Data provided below:

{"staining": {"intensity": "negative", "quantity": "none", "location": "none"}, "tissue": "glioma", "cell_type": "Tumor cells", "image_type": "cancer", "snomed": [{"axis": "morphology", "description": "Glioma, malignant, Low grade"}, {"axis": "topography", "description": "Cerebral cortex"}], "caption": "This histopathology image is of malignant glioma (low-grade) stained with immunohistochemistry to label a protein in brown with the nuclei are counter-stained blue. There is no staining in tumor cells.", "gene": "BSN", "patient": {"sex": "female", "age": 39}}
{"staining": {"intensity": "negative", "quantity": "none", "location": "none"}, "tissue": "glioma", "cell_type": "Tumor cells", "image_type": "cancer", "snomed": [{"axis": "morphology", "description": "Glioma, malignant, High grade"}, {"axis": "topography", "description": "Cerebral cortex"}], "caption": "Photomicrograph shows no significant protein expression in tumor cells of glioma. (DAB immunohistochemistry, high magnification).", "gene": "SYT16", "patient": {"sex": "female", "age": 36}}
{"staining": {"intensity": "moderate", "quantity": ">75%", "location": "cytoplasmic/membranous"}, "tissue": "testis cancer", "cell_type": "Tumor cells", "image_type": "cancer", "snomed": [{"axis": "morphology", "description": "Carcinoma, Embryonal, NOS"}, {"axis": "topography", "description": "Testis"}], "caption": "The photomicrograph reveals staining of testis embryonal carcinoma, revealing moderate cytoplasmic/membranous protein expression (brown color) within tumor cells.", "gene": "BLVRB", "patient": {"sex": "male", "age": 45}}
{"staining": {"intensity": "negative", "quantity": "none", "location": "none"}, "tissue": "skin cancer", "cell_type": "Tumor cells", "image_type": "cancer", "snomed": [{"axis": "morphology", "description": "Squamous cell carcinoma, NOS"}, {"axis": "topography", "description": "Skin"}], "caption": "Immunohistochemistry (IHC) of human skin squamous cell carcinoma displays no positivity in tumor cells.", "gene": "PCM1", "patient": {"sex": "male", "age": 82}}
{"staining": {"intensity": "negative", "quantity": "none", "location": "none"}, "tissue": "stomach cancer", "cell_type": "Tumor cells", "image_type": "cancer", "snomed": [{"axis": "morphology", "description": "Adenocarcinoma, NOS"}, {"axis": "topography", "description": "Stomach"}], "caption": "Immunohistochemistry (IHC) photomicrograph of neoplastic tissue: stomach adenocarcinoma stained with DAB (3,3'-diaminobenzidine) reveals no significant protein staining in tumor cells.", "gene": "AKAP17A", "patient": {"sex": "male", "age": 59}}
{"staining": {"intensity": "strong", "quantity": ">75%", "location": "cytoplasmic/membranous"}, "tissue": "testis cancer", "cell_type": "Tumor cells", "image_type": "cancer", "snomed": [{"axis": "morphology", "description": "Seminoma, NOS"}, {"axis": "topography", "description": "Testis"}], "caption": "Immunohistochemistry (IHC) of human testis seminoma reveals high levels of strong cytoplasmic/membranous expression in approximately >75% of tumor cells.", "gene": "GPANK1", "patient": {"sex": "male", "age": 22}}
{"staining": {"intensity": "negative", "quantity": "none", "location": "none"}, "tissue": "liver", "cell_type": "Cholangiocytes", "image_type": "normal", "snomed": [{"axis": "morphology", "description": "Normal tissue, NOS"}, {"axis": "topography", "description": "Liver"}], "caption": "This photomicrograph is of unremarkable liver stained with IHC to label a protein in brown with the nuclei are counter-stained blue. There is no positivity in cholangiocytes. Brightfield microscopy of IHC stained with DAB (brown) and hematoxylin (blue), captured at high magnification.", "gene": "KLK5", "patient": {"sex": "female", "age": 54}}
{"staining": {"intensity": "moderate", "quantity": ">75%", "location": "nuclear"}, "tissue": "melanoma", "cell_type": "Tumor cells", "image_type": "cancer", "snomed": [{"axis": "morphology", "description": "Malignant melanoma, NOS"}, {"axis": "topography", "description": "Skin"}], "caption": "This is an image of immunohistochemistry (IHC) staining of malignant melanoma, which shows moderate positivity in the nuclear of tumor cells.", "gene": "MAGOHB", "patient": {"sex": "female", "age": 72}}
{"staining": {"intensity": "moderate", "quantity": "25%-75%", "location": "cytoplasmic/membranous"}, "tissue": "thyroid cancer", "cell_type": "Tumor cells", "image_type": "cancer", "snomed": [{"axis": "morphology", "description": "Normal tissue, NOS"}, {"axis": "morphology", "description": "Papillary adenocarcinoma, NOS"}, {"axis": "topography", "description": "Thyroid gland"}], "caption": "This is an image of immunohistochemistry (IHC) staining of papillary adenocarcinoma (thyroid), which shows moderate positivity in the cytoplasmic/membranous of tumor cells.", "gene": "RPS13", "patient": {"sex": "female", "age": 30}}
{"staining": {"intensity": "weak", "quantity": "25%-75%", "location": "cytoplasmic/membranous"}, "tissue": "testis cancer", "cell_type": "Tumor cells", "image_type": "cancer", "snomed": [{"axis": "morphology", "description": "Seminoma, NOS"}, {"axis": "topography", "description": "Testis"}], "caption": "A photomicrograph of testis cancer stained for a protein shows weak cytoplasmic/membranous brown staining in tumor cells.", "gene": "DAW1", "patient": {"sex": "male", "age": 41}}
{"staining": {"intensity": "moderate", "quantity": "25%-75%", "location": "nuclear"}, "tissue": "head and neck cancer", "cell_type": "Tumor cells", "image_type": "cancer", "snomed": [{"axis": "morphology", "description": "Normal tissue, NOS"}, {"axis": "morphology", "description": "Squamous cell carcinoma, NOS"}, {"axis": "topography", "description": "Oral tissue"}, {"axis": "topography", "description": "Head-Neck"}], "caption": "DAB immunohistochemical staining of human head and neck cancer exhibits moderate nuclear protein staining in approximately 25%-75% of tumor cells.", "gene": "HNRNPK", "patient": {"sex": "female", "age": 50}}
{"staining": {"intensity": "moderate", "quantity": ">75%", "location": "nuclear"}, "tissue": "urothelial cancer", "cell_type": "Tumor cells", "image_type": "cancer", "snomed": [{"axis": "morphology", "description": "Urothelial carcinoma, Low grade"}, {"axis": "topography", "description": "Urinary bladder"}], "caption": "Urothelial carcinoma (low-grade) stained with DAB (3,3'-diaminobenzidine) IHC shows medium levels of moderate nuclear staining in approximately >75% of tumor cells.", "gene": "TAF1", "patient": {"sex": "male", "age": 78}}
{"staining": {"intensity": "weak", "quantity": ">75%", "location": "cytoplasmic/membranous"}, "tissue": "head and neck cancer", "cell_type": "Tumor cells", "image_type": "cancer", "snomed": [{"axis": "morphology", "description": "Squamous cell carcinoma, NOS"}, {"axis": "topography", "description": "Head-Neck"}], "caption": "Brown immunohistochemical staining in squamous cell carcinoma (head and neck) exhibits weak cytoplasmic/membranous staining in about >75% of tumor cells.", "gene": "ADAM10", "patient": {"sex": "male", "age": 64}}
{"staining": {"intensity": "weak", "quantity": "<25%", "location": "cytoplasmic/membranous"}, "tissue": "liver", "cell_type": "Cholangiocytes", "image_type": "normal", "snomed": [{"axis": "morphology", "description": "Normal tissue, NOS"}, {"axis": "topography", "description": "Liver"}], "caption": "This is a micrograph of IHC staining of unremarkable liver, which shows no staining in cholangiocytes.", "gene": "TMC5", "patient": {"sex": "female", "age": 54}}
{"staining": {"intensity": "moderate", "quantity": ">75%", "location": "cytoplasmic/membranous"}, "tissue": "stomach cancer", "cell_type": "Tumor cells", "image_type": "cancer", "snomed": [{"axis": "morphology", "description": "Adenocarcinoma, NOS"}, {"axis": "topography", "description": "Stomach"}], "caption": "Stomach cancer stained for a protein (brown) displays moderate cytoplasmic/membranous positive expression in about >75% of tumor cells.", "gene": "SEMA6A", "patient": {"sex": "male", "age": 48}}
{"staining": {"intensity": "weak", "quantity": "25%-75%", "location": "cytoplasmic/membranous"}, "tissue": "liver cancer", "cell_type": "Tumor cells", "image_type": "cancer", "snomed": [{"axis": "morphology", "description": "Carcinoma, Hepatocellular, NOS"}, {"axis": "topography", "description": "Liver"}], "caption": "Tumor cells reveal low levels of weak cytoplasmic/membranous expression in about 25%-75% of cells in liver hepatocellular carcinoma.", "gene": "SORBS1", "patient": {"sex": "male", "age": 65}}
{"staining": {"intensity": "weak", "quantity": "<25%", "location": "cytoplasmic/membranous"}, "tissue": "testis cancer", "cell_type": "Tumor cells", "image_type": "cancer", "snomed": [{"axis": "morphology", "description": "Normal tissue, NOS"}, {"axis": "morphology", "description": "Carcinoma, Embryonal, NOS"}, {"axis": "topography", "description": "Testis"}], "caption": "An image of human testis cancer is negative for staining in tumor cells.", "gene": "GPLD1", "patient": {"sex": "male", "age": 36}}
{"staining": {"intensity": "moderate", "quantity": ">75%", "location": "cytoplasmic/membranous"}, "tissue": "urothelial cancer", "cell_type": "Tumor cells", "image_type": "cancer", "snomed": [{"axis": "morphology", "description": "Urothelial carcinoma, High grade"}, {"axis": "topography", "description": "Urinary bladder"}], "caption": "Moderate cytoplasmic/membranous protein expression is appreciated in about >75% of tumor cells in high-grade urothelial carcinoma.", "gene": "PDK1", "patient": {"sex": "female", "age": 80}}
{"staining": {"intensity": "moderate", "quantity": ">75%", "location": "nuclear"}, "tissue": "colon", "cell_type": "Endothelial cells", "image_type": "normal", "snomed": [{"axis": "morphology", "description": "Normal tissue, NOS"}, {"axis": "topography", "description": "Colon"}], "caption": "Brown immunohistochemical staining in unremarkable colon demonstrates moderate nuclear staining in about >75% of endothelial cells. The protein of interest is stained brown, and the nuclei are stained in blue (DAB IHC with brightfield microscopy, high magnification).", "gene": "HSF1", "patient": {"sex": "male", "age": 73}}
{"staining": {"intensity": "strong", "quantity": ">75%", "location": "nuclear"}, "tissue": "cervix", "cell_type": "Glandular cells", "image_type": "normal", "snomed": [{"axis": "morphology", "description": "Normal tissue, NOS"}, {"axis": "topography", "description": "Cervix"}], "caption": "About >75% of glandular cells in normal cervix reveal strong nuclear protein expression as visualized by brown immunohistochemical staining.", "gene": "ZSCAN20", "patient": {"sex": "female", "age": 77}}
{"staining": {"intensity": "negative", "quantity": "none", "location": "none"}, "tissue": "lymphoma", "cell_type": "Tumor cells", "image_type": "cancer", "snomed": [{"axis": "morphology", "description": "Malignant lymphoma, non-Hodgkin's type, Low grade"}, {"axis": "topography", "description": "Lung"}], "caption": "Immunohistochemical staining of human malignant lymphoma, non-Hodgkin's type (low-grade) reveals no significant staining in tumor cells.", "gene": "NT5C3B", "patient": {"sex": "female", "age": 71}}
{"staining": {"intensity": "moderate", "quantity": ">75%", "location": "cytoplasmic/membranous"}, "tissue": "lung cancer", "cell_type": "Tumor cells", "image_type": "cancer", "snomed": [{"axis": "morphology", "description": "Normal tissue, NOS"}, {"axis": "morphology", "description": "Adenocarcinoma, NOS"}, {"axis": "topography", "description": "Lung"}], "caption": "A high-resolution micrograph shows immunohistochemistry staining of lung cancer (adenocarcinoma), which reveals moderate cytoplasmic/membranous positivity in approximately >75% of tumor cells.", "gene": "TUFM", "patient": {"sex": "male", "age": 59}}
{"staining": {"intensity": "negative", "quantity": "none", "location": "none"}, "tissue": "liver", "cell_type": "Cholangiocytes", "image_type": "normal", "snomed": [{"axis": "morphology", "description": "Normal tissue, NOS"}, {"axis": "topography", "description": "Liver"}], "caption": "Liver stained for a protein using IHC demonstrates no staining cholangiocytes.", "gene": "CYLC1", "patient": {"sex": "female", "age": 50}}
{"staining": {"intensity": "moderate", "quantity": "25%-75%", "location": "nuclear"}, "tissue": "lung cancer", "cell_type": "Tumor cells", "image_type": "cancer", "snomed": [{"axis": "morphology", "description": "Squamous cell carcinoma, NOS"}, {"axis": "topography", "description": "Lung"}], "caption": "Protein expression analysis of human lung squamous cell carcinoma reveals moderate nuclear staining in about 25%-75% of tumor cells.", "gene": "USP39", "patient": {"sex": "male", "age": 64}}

End of Data provided.

What you need to do = Please write out, exactly as they appear, the line that contains "a protein using" and every line after it up to the end of the entries above, and no others.

Answer below =
{"staining": {"intensity": "negative", "quantity": "none", "location": "none"}, "tissue": "liver", "cell_type": "Cholangiocytes", "image_type": "normal", "snomed": [{"axis": "morphology", "description": "Normal tissue, NOS"}, {"axis": "topography", "description": "Liver"}], "caption": "Liver stained for a protein using IHC demonstrates no staining cholangiocytes.", "gene": "CYLC1", "patient": {"sex": "female", "age": 50}}
{"staining": {"intensity": "moderate", "quantity": "25%-75%", "location": "nuclear"}, "tissue": "lung cancer", "cell_type": "Tumor cells", "image_type": "cancer", "snomed": [{"axis": "morphology", "description": "Squamous cell carcinoma, NOS"}, {"axis": "topography", "description": "Lung"}], "caption": "Protein expression analysis of human lung squamous cell carcinoma reveals moderate nuclear staining in about 25%-75% of tumor cells.", "gene": "USP39", "patient": {"sex": "male", "age": 64}}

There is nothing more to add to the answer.